Since most distribution agreements do not immediately result in up-front cash to the filmmaker to pay for the costs of principal photography and post-production, the production company must use the distribution agreement as collateral to borrow money from a traditional bank, film finance company, an investment fund or other lender. The distributor will execute a guarantee agreement which provides that distributor serves as guarantor of the loan.
Since the lender is entitled to repayment regardless of the film’s revenue or success, the distributor’s guarantee of the loan puts the lender in a position of much greater security than if the filmmaker is solely responsible for the loan. When the completed film is delivered to the distributor, the distributor will pay-off the loan (directly to the lender).
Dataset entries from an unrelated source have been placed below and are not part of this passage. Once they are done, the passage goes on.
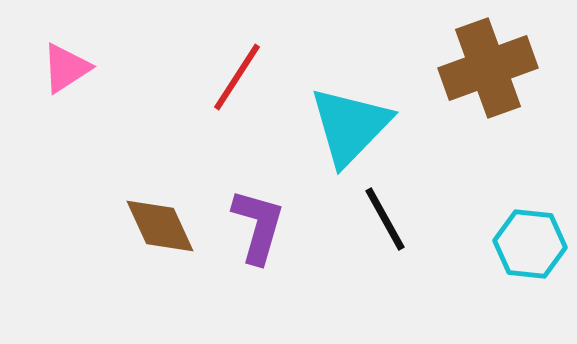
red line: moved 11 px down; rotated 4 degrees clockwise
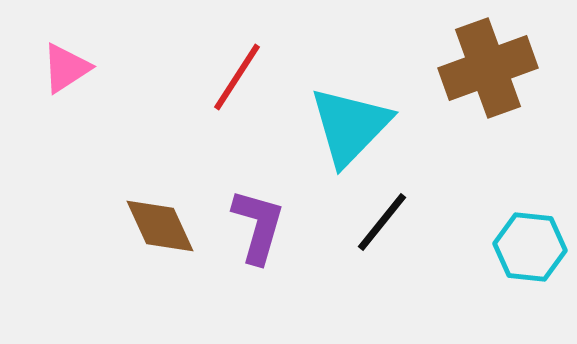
black line: moved 3 px left, 3 px down; rotated 68 degrees clockwise
cyan hexagon: moved 3 px down
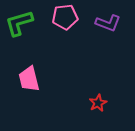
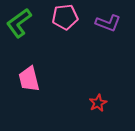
green L-shape: rotated 20 degrees counterclockwise
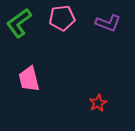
pink pentagon: moved 3 px left, 1 px down
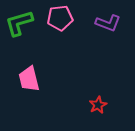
pink pentagon: moved 2 px left
green L-shape: rotated 20 degrees clockwise
red star: moved 2 px down
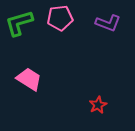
pink trapezoid: rotated 136 degrees clockwise
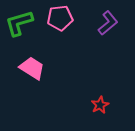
purple L-shape: rotated 60 degrees counterclockwise
pink trapezoid: moved 3 px right, 11 px up
red star: moved 2 px right
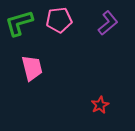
pink pentagon: moved 1 px left, 2 px down
pink trapezoid: rotated 44 degrees clockwise
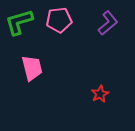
green L-shape: moved 1 px up
red star: moved 11 px up
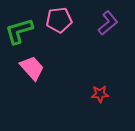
green L-shape: moved 9 px down
pink trapezoid: rotated 28 degrees counterclockwise
red star: rotated 24 degrees clockwise
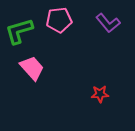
purple L-shape: rotated 90 degrees clockwise
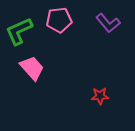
green L-shape: rotated 8 degrees counterclockwise
red star: moved 2 px down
In order for a pre-sale agreement to be an acceptable collateral, the distributor must be “bankable”, that is, it has a good reputation or creditworthiness. Obviously, that won’t be as important if the distributor is willing to make a sizeable cash advance upfront, making it unnecessary for a producer to seek a loan using the pre-sale agreement as collateral.
Typically, banks will lend up to 80% of the face value of the minimum guarantee being used as collateral. The actual amount of the loan, and any conditions attached, will depend on the distributor’s risk profile. Each minimum guarantee is individually discounted based on the perceived risks to the bank, such as the distributor’s reputation and the bank’s history with the specific distributor and territory.
That is why, prior to deciding whether to presell a film to a distributor, the producer or sales agent must gain knowledge of the distributor in each territory, their payment history and reputation in the market. The greater the reputation a distributor has, the more valuable will be its minimum guarantee to a lender, and the collateral will be discounted less.
As a prerequisite for a loan, a bank will require the production company or distributor to obtain a completion bond (“completion guarantee”) from a reputable bond company, to ensure that the project is completed on time, on budget and delivered to the distributor in accordance with the terms of the pre-sale agreement.
In addition to the completion guarantee, the bank may require that the production company provide certificates of insurance coverage, including general liability and errors and omissions (E&O) insurance, naming the bank as an additional insured, since, in the event of a litigation, the bank may be named as a defendant.